Père Loys de Saint-Chamas : Ces comportements qui sont aujourd’hui condamnés, nous les avons toujours condamnés. L’Église a toujours considéré que c’était mauvais.Mais il y a eu des silences…
Père Loys de Saint-Chamas : Le silence ne porte pas sur le fait qu’on a dit que c’était mal, mais sur le comportement à l’égard des fauteurs. On a, peut-être, examiné la faute comme étant celle d’une personne qui est un adulte, responsable, mais on n’a pas assez fait attention aux conséquences du péché. Et donc, à l’effet sur les victimes.Père Adrien : Nous n’écoutions pas assez les victimes.Vous avez sélectionné le témoignage d’une victime d’attouchements à 13 ans et demi, et disant « s’être sentie abandonnée par Dieu… et par l’Église quand elle a essayé à plusieurs reprises d’en parler aux adultes »…
Le père Loys de Saint-Chamas : La prise en charge, l’accueil au sens de porter un soutien de reconstruction était quasi nulle. Alors qu’on apportait le soutien pour un certain nombre de gens atteints de différents maux, là… (silence).

Comment avez-vous réagi lorsque ces affaires de pédophilie et de crimes d’abus sexuels ont été révélés au grand jour ?
Père Adrien : Ces affaires mises sur la place publique obligent les responsables à traiter sans aucune réserve les situations de ce genre : ne rien cacher. Le fait que cela soit mis en lumière va permettre une purification dans l’église, une gestion totalement différente de ces affaires-là. Elles seront totalement différentes avec le souci premier de protéger les victimes.

Père Loys de Saint-Chamas : Les Chrétiens le demandent. Nous sommes heureux de cette mise en lumière. Heureux, dans le sens que les victimes soient écoutées. C’est la reconnaissance publique de la faute qui rassure la victime et, qui lui fait comprendre qu’elle n’est pas responsable. Le fait qu’on ne cache pas la libère elle-même.

Les fidèles abordent ce sujet avec vous…
Le père Adrien: Oui, nous en parlons. Tous ces drames datent depuis 1945. Mais la révélation arrive d’un coup. Cela fait masse.

Cette journée de prière trouve d’autant sa légitimité…
Père Loys de Saint-Chamas : Le fait qu’on fasse une journée comme cela va aider certains à parler davantage. Parce qu’il y a, du côté des fidèles, encore une réserve profonde, une peur de blesser trop.

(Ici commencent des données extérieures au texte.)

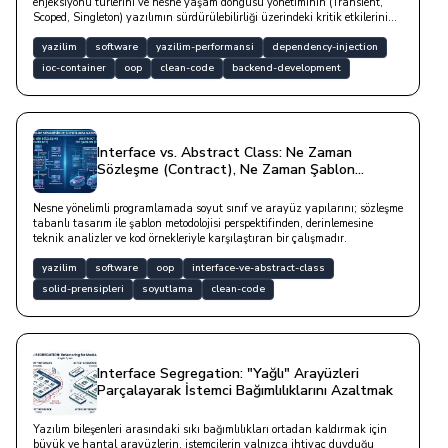
enjeksiyonu türlerini ve nesne yaşam döngüsü yönetiminin (Transient,
Scoped, Singleton) yazılımın sürdürülebilirliği üzerindeki kritik etkilerini
teknik bir derinlikle ele alan çalışmadır.
yazilim
software
yazilim-performansi
dependency-injection
ioc-container
oop
clean-code
backend-development
Interface vs. Abstract Class: Ne Zaman
Sözleşme (Contract), Ne Zaman Şablon
(Template)?
Nesne yönelimli programlamada soyut sınıf ve arayüz yapılarını; sözleşme
tabanlı tasarım ile şablon metodolojisi perspektifinden, derinlemesine
teknik analizler ve kod örnekleriyle karşılaştıran bir çalışmadır.
yazilim
software
oop
interface-ve-abstract-class
solid-prensipleri
soyutlama
clean-code
Interface Segregation: "Yağlı" Arayüzleri
Parçalayarak İstemci Bağımlılıklarını Azaltmak
Yazılım bileşenleri arasındaki sıkı bağımlılıkları ortadan kaldırmak için
büyük ve hantal arayüzlerin, istemcilerin yalnızca ihtiyaç duyduğu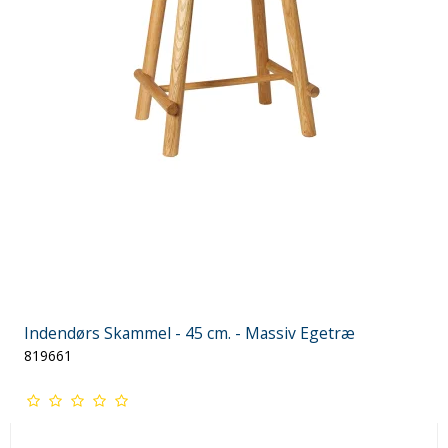
Indendørs Skammel - 45 cm. - Massiv Egetræ
819661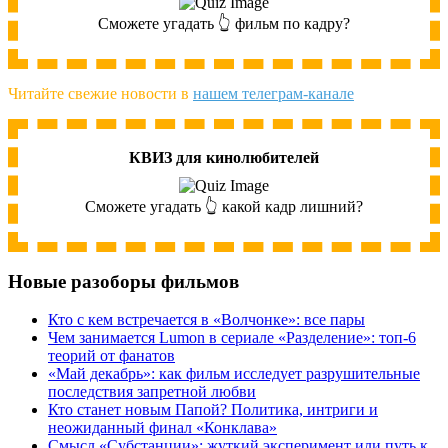
Сможете угадать 👆 фильм по кадру?
Читайте свежие новости в
нашем телеграм-канале
КВИЗ для кинолюбителей
Сможете угадать 👆 какой кадр лишний?
Новые разоборы фильмов
Кто с кем встречается в «Волчонке»: все пары
Чем занимается Lumon в сериале «Разделение»: топ-6
теорий от фанатов
«Май декабрь»: как фильм исследует разрушительные
последствия запретной любви
Кто станет новым Папой? Политика, интриги и
неожиданный финал «Конклава»
Cмысл «Субстанции»: жуткий эксперимент или путь к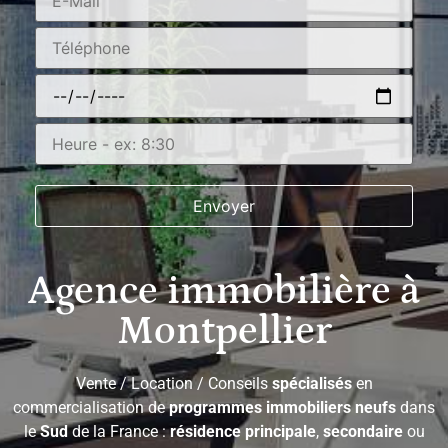
Agence immobilière à
Montpellier
Vente / Location / Conseils
spécialisés
en
commercialisation de
programmes immobiliers neufs
dans
le
Sud
de la France :
résidence principale
,
secondaire
ou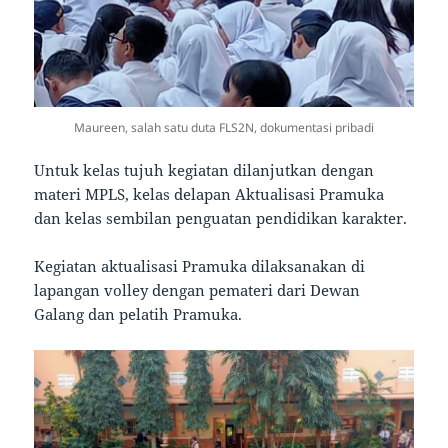
Maureen, salah satu duta FLS2N, dokumentasi pribadi
Untuk kelas tujuh kegiatan dilanjutkan dengan
materi MPLS, kelas delapan Aktualisasi Pramuka
dan kelas sembilan penguatan pendidikan karakter.
Kegiatan aktualisasi Pramuka dilaksanakan di
lapangan volley dengan pemateri dari Dewan
Galang dan pelatih Pramuka.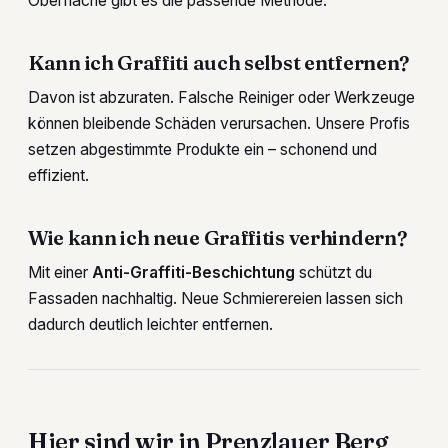
Oberfläche gibt es die passende Methode.
Kann ich Graffiti auch selbst entfernen?
Davon ist abzuraten. Falsche Reiniger oder Werkzeuge
können bleibende Schäden verursachen. Unsere Profis
setzen abgestimmte Produkte ein – schonend und
effizient.
Wie kann ich neue Graffitis verhindern?
Mit einer
Anti-Graffiti-Beschichtung
schützt du
Fassaden nachhaltig. Neue Schmierereien lassen sich
dadurch deutlich leichter entfernen.
Hier sind wir in Prenzlauer Berg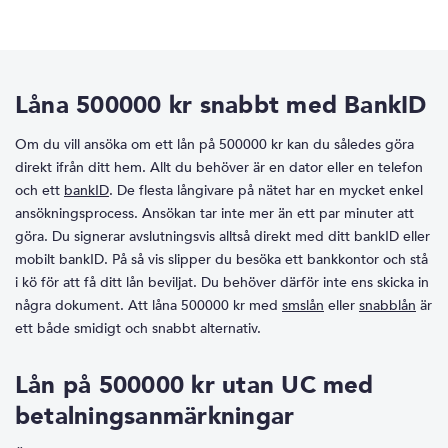
Låna 500000 kr snabbt med BankID
Om du vill ansöka om ett lån på 500000 kr kan du således göra
direkt ifrån ditt hem. Allt du behöver är en dator eller en telefon
och ett
bankID
. De flesta långivare på nätet har en mycket enkel
ansökningsprocess. Ansökan tar inte mer än ett par minuter att
göra. Du signerar avslutningsvis alltså direkt med ditt bankID eller
mobilt bankID. På så vis slipper du besöka ett bankkontor och stå
i kö för att få ditt lån beviljat. Du behöver därför inte ens skicka in
några dokument. Att låna 500000 kr med
smslån
eller
snabblån
är
ett både smidigt och snabbt alternativ.
Lån på 500000 kr utan UC med
betalningsanmärkningar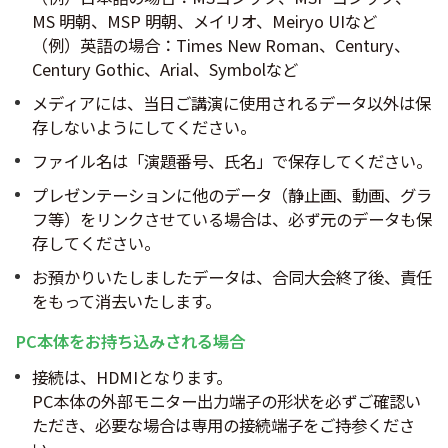
MS 明朝、MSP 明朝、メイリオ、Meiryo UIなど
（例）英語の場合：Times New Roman、Century、
Century Gothic、Arial、Symbolなど
メディアには、当日ご講演に使用されるデータ以外は保
存しないようにしてください。
ファイル名は「演題番号、氏名」で保存してください。
プレゼンテーションに他のデータ（静止画、動画、グラ
フ等）をリンクさせている場合は、必ず元のデータも保
存してください。
お預かりいたしましたデータは、合同大会終了後、責任
をもって消去いたします。
PC本体をお持ち込みされる場合
接続は、HDMIとなります。
PC本体の外部モニター出力端子の形状を必ずご確認い
ただき、必要な場合は専用の接続端子をご持参くださ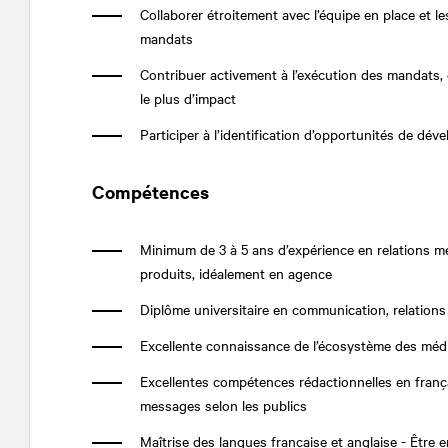
Collaborer étroitement avec l’équipe en place et l
mandats
Contribuer activement à l’exécution des mandats, de 
le plus d’impact
Participer à l’identification d’opportunités de dé
Compétences
Minimum de 3 à 5 ans d’expérience en relations m
produits, idéalement en agence
Diplôme universitaire en communication, relations
Excellente connaissance de l’écosystème des méd
Excellentes compétences rédactionnelles en françai
messages selon les publics
Maîtrise des langues française et anglaise - Être e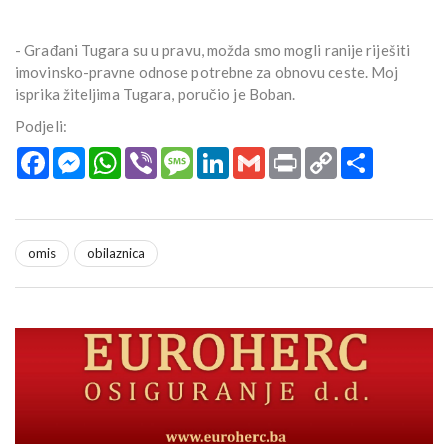
- Građani Tugara su u pravu, možda smo mogli ranije riješiti
imovinsko-pravne odnose potrebne za obnovu ceste. Moj
isprika žiteljima Tugara, poručio je Boban.
Podjeli:
Facebook
Messenger
WhatsApp
Viber
Message
LinkedIn
Gmail
Print
Copy
Podijeli
Link
omis
obilaznica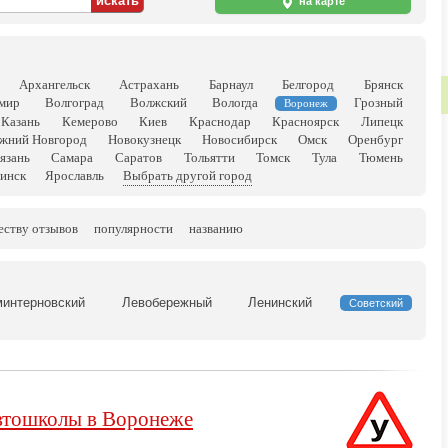
на карте
Архангельск
Астрахань
Барнаул
Белгород
Брянск
мир
Волгоград
Волжский
Вологда
Грозный
Воронеж
Казань
Кемерово
Киев
Краснодар
Красноярск
Липецк
жний Новгород
Новокузнецк
Новосибирск
Омск
Оренбург
язань
Самара
Саратов
Тольятти
Томск
Тула
Тюмень
инск
Ярославль
Выбрать другой город
еству отзывов
популярности
названию
минтерновский
Левобережный
Ленинский
Советский
тошколы в Воронеже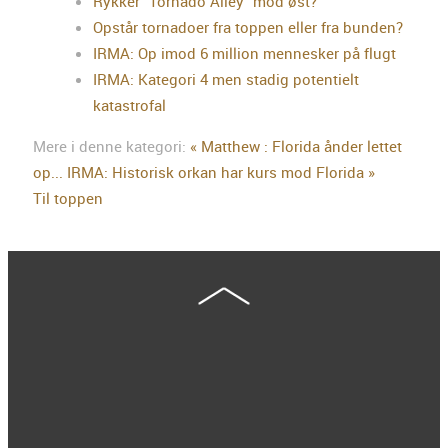
Rykker "Tornado Alley" mod øst?
Opstår tornadoer fra toppen eller fra bunden?
IRMA: Op imod 6 million mennesker på flugt
IRMA: Kategori 4 men stadig potentielt
katastrofal
Mere i denne kategori:
« Matthew : Florida ånder lettet
op...
IRMA: Historisk orkan har kurs mod Florida »
Til toppen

Ce sont des actions mauvaises, cela fait du mal à celui qui le fait, et cela en fait encore plus à celui qui subit. Ce mal est proportionnel à ce qu’on attend du prêtre. C’est encore pire quand c’est un prêtre.

Pourquoi ?
Père Adrien : Parce qu’on attend l’inverse du prêtre. C’est un drame parce qu’il y a un fond de confiance au départ.
Père Loys de Saint-Chamas : Il y avait une confiance, mais on fait quelque chose qui la piétine sans qu’on le voit tout de suite. D’où le choix du témoignage de Véronique Garnier, extrait de la revue du Rosaire du diocèse de Lourdes que nous avons joint au dossier remis aux fidèles. Elle dit qu’elle a eu à se pardonner. C’est là qu’il y a une perversion. L’abusé est mis dans une position où il a l’impression qu’il est consentant.

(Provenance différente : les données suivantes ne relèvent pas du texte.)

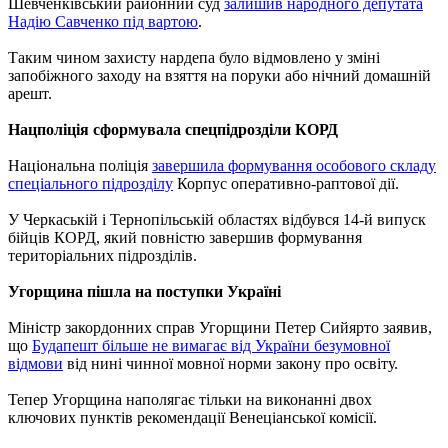
Шевченківський районний суд
залишив народного депутата
Надію Савченко під вартою
.
Таким чином захисту нардепа було відмовлено у зміні
запобіжного заходу на взяття на поруки або нічний домашній
арешт.
Нацполіція сформувала спецпідрозділи КОРД
Національна поліція
завершила формування особового складу
спеціального підрозділу
Корпус оперативно-раптової дії.
У Черкаській і Тернопільській областях відбувся 14-й випуск
бійців КОРД, який повністю завершив формування
територіальних підрозділів.
Угорщина пішла на поступки Україні
Міністр закордонних справ Угорщини Петер Сийярто заявив,
що
Будапешт більше не вимагає від України безумовної
відмови
від нині чинної мовної норми закону про освіту.
Тепер Угорщина наполягає тільки на виконанні двох
ключових пунктів рекомендації Венеціанської комісії.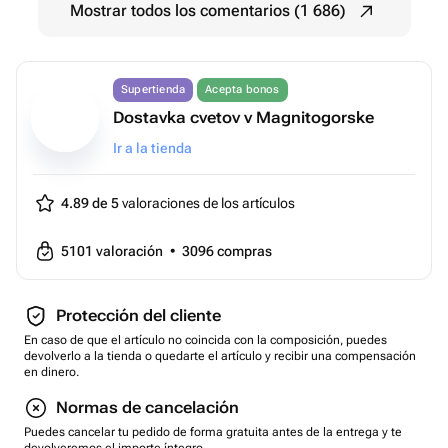
Mostrar todos los comentarios (1 686)
Supertienda
Acepta bonos
Dostavka cvetov v Magnitogorske
Ir a la tienda
4.89 de 5
valoraciones de los artículos
5101
valoración
•
3096
compras
Protección del cliente
En caso de que el artículo no coincida con la composición, puedes
devolverlo a la tienda o quedarte el artículo y recibir una compensación
en dinero.
Normas de cancelación
Puedes cancelar tu pedido de forma gratuita antes de la entrega y te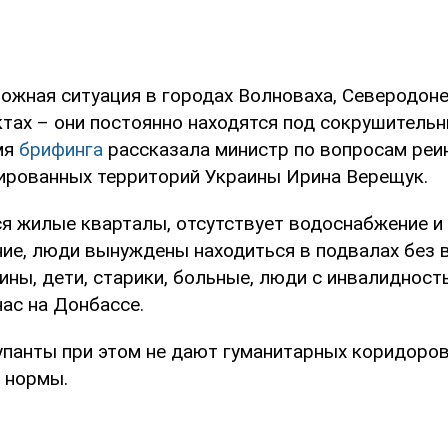
ожная ситуация в городах Волноваха, Северодоне
тах – они постоянно находятся под сокрушительн
мя
брифинга
рассказала министр по вопросам реи
ированных территорий Украины Ирина Верещук.
я жилые кварталы, отсутствует водоснабжение и
ие, люди вынуждены находиться в подвалах без 
ны, дети, старики, больные, люди с инвалидность
ас на Донбассе.
упанты при этом не дают гуманитарных коридоро
 нормы.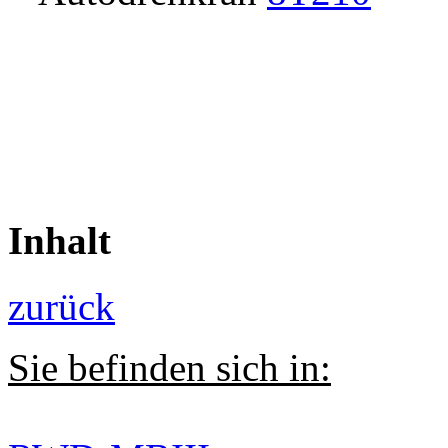
Inhalt
zurück
Sie befinden sich in: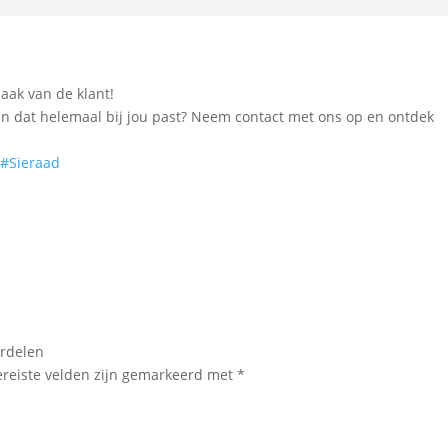
aak van de klant!
ken dat helemaal bij jou past? Neem contact met ons op en ontdek
#Sieraad
ordelen
ereiste velden zijn gemarkeerd met
*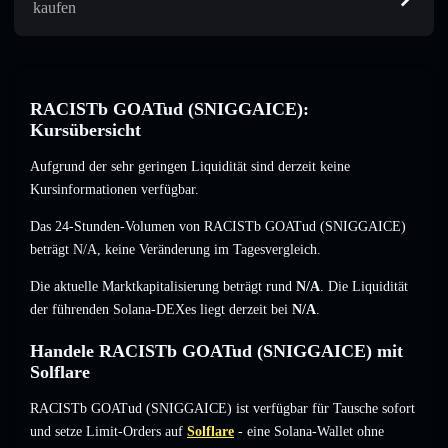
kaufen
RACISTb GOATud (SNIGGAICE):
Kursübersicht
Aufgrund der sehr geringen Liquidität sind derzeit keine
Kursinformationen verfügbar.
Das 24-Stunden-Volumen von RACISTb GOATud (SNIGGAICE)
beträgt
N/A
,
keine Veränderung
im Tagesvergleich.
Die aktuelle Marktkapitalisierung beträgt rund
N/A
. Die Liquidität
der führenden Solana-DEXes liegt derzeit bei
N/A
.
Handele RACISTb GOATud (SNIGGAICE) mit
Solflare
RACISTb GOATud (SNIGGAICE) ist verfügbar für Tausche sofort
und setze Limit-Orders auf
Solflare
- eine Solana-Wallet ohne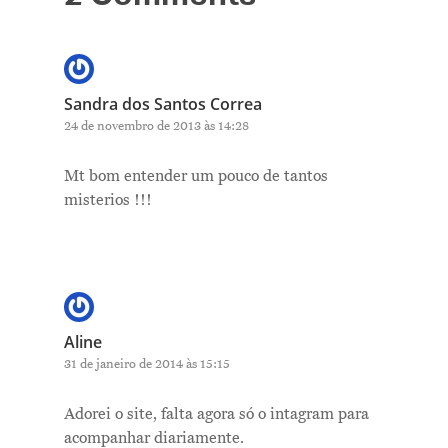
Sandra dos Santos Correa
24 de novembro de 2013 às 14:28
Mt bom entender um pouco de tantos
misterios !!!
Aline
31 de janeiro de 2014 às 15:15
Adorei o site, falta agora só o intagram para
acompanhar diariamente.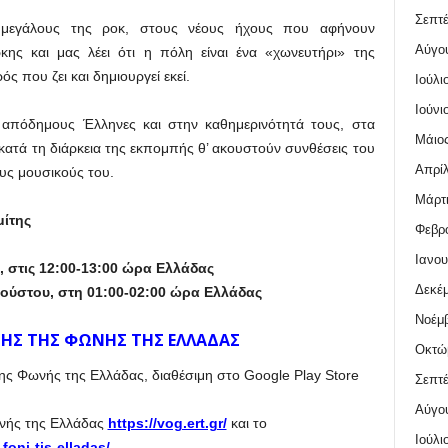
Σεπτέ
μεγάλους της ροκ, στους νέους ήχους που αφήνουν
Αύγο
ς και μας λέει ότι η πόλη είναι ένα «χωνευτήρι» της
ς που ζει και δημιουργεί εκεί.
Ιούλι
Ιούνι
 απόδημους Έλληνες και στην καθημερινότητά τους, στα
Μάιος
 κατά τη διάρκεια της εκπομπής θ’ ακουστούν συνθέσεις του
Απρίλ
ους μουσικούς του.
Μάρτι
μίτης
Φεβρο
Ιανου
 στις 12:00-13:00 ώρα Ελλάδας
Δεκέμ
ύστου, στη 01:00-02:00 ώρα Ελλάδας
Νοέμβ
ΗΣ ΤΗΣ ΦΩΝΗΣ ΤΗΣ ΕΛΛΑΔΑΣ
Οκτώ
της Φωνής της Ελλάδας, διαθέσιμη στο Google Play Store
Σεπτέ
Αύγο
ωνής της Ελλάδας
https://vog.ert.gr/
και το
Ιούλι
-foni-tis-elladas/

Père Adrien : c’est là où il y a l’abus de pouvoir, de conscience. C’est un drame terrible que des prêtres aient pu faire cela. Pour moi, il est témoin de Jésus Christ, et là il est le contraire de tout cela. Il y a un contre-témoignage terrible.

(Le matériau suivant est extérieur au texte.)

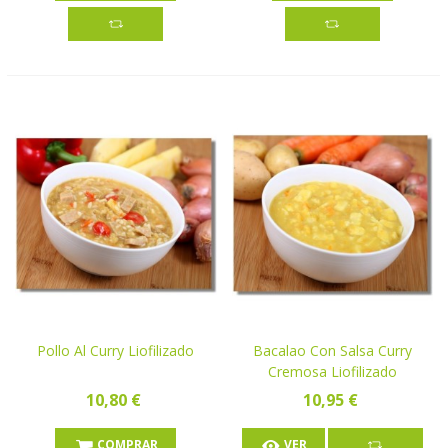
Pollo Al Curry Liofilizado
Bacalao Con Salsa Curry
Cremosa Liofilizado
10,80 €
10,95 €
COMPRAR
VER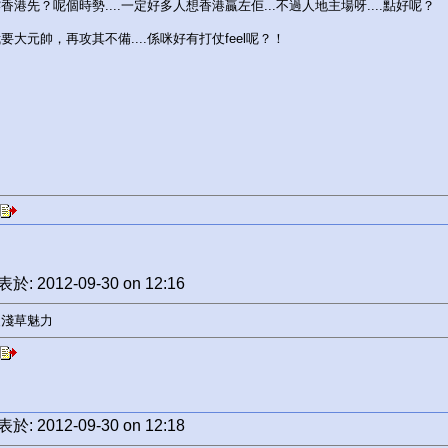
香港先？呢個時勢....一定好多人想香港贏左佢...不過人地主場呀....點好呢？
要大元帥，再攻其不備....係咪好有打仗feel呢？！
於: 2012-09-30 on 12:16
隻淺草魅力
於: 2012-09-30 on 12:18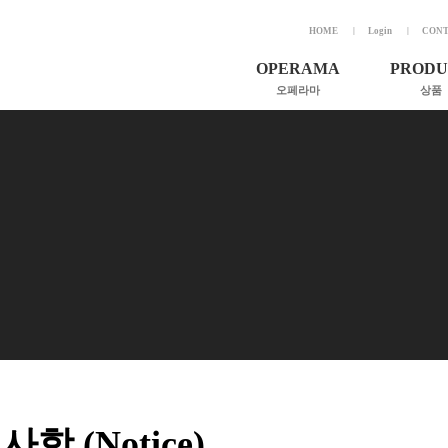
HOME
Login
CONT
OPERAMA
PRODU
오페라마
상품
소개 및 비전
한국가곡전상
인사말
아이레벨
연혁
골든 보이스
조직도
정신 나간 작
키스하다
후원회원 가입
하이레벨
오페라 보기 전
오페라마
하소서
항 (Notice)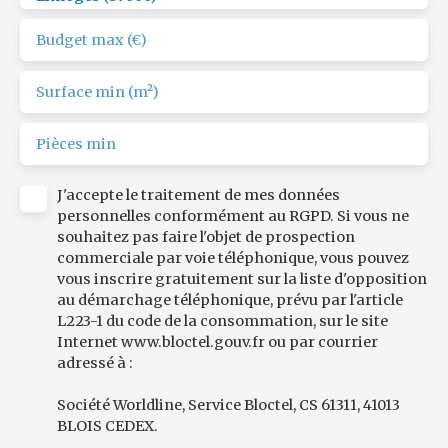
Budget max (€)
Surface min (m²)
Pièces min
J'accepte le traitement de mes données
personnelles conformément au RGPD. Si vous ne
souhaitez pas faire l'objet de prospection
commerciale par voie téléphonique, vous pouvez
vous inscrire gratuitement sur la liste d'opposition
au démarchage téléphonique, prévu par l'article
L223-1 du code de la consommation, sur le site
Internet www.bloctel.gouv.fr ou par courrier
adressé à :
Société Worldline, Service Bloctel, CS 61311, 41013
BLOIS CEDEX.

Ces abus à répétition peuvent-ils remettre en cause le vœu de célibat ?
Père Adrien : Le célibat n’a rien à voir avec la pédophilie. Si cela pouvait remettre en cause le vœu de célibat, il faudrait que cela remette en cause la structure familiale. Pourquoi ? Parce que l’immense majorité des actes pédophiles ont lieu dans les familles : ce sont les papas, les oncles, les grands frères… Ce n’est pas lié au célibat. C’est une structure psychologique qui doit être soignée.